The population of the city itself is 189,343 (2007), and 271,000 in the Greater Linz conurbation.
History
The city was founded by the Romans, who called it "Lentia", but there was already a Celtic settlement called "Lentos", and was first noted in 799 AD. It was a provincial and local government city of the Holy Roman Empire, and an important trading point connecting several routes, on either side of the river Danube from the East to the West and Bohemia and Poland from north to the Balkans and Italy to the south. Being the city where the Habsburg Emperor Friedrich III spent his last years, it was, for a short period of time, the most important city in the empire. It lost its status to Vienna and Prague after the death of the Emperor in 1493.

Adolf Hitler was born in the border town of Braunau am Inn but moved to Linz in his childhood, spending most of his youth there.

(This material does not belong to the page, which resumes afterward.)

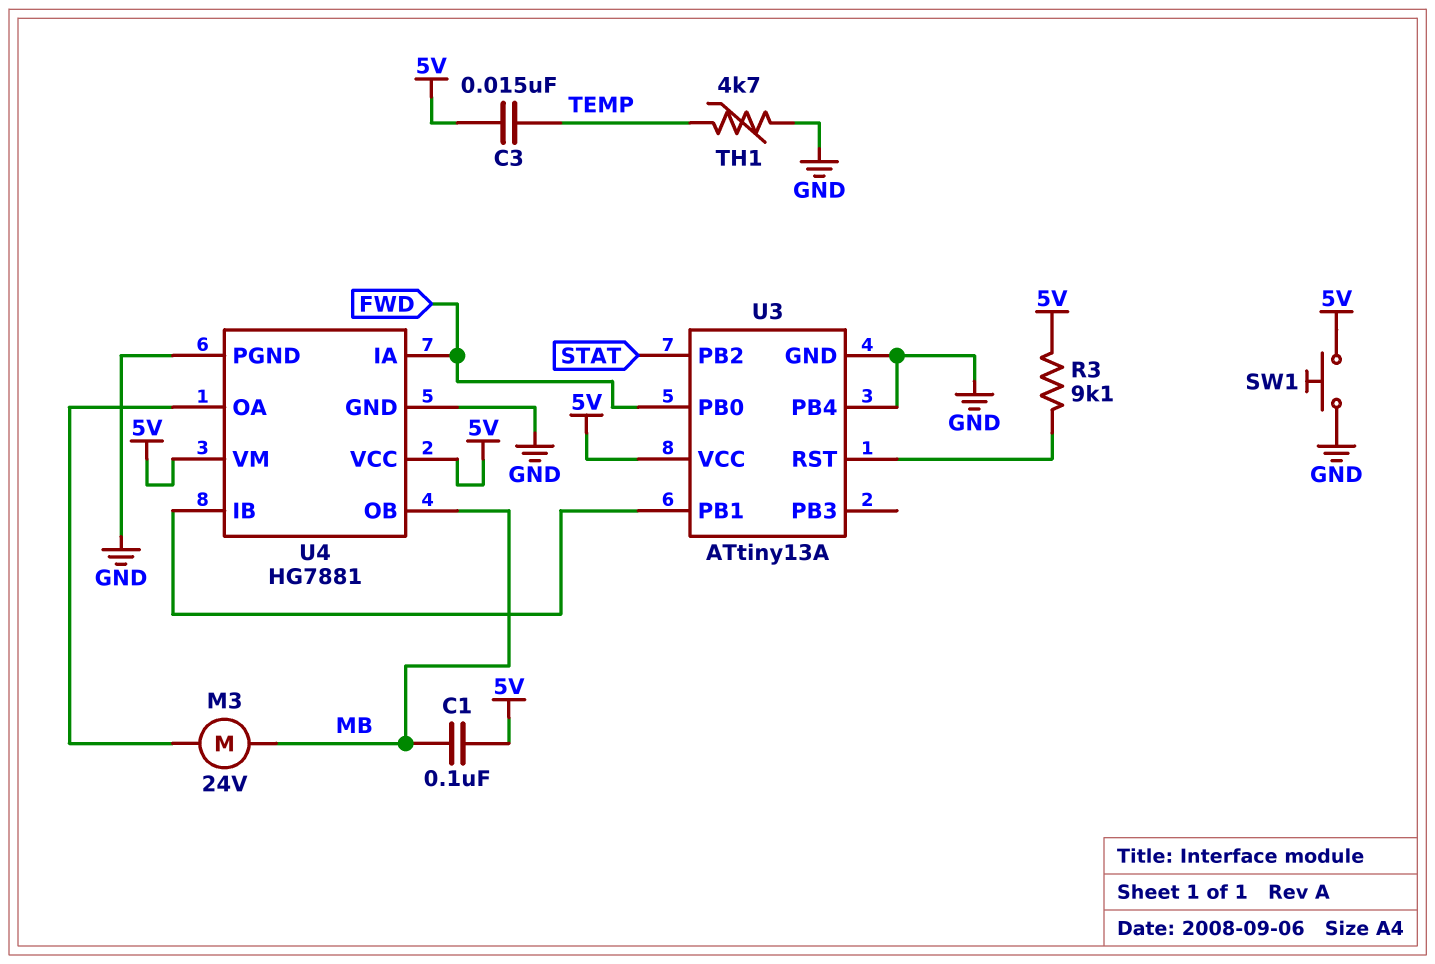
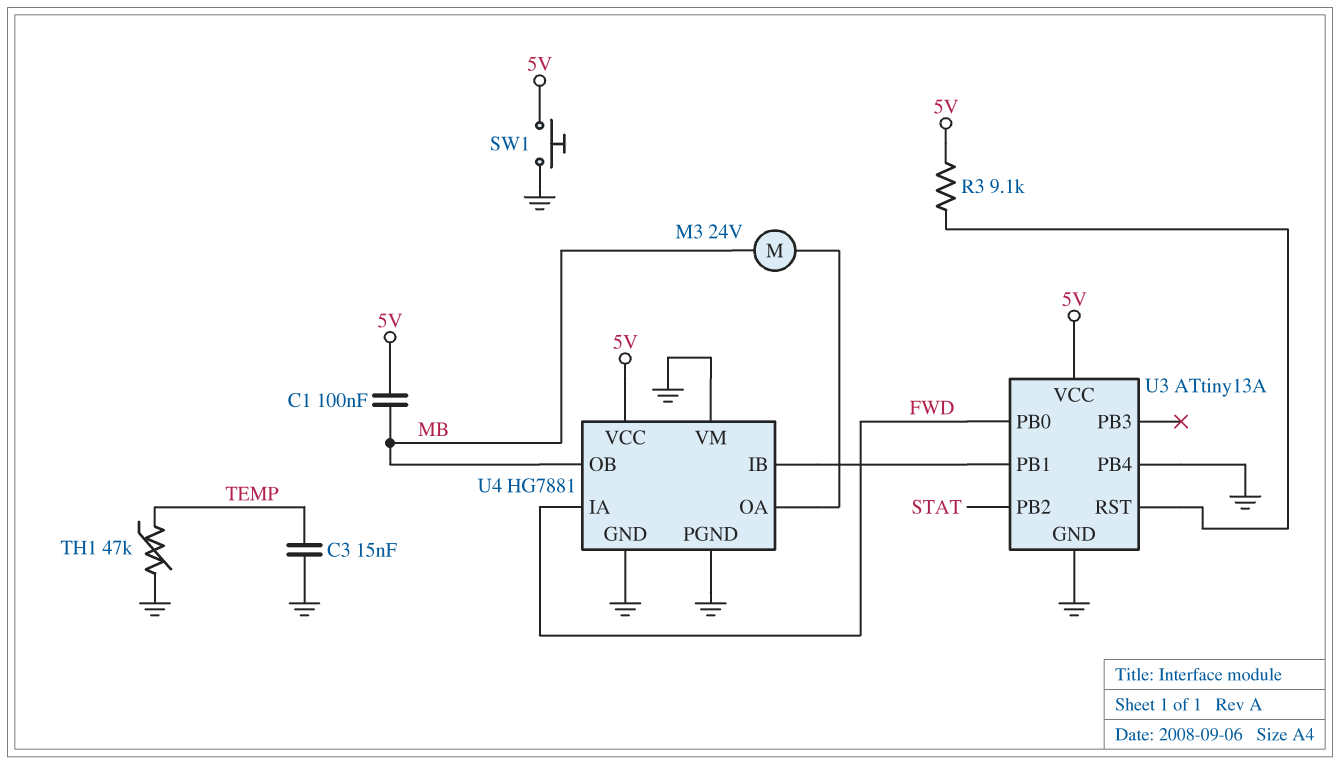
C3: 15nF (5V, TEMP) -> 15nF (GND, TEMP)
TH1: 4.7k (GND, TEMP) -> 47k (GND, TEMP)
U4 pin VM: 5V -> GND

Hitler's parents are buried in the town of Leonding, near Linz. Hitler was enrolled in the Realschule 1, as was the philosopher Ludwig Wittgenstein. Hitler had extensive architectural plans for Linz, and wanted to it to be the main cultural centre of the Third Reich. The Rathaus on the Hauptplatz (the Town Hall on the Main square) was used by Hitler to proclaim the Grossdeutsches Reich during the Anschluss of 1938. In order to make the city economically vibrant Hitler initiated a major industrialization of Linz shortly before, and during, World War II. Many factories were dismantled in the newly-acquired Czechoslovakia, and then reassembled in Linz. One in particular came to be know as the Hermann-Göring-Werke, and still exists today as the voestalpine steel company. Linz grew to become a major industrial area; manufacturing chemicals and steel for the Nazi war machine. The Mauthausen-Gusen, located near Linz, were the last Nazi concentration camps to be liberated by the Allies. While in operation, they were the source of quarrying for stone for Hitler's prestige projects across the Reich. The main camp in Mauthausen is just 15.6 miles (25km) away from Linz.
After the war, the river Danube that runs through Linz from the eastern side to the northern side which separates the Urfahr district in the north from the rest of Linz served as the border between the Russian and American occupation troops. The Nibelungen bridge that spans the Danube river from the Hauptplatz (main square) was at that time Linz's version of Checkpoint Charlie. The Nibelungen Brücke with the two bridge head buildings is the only architectural plan Hitler ever carried out in Linz.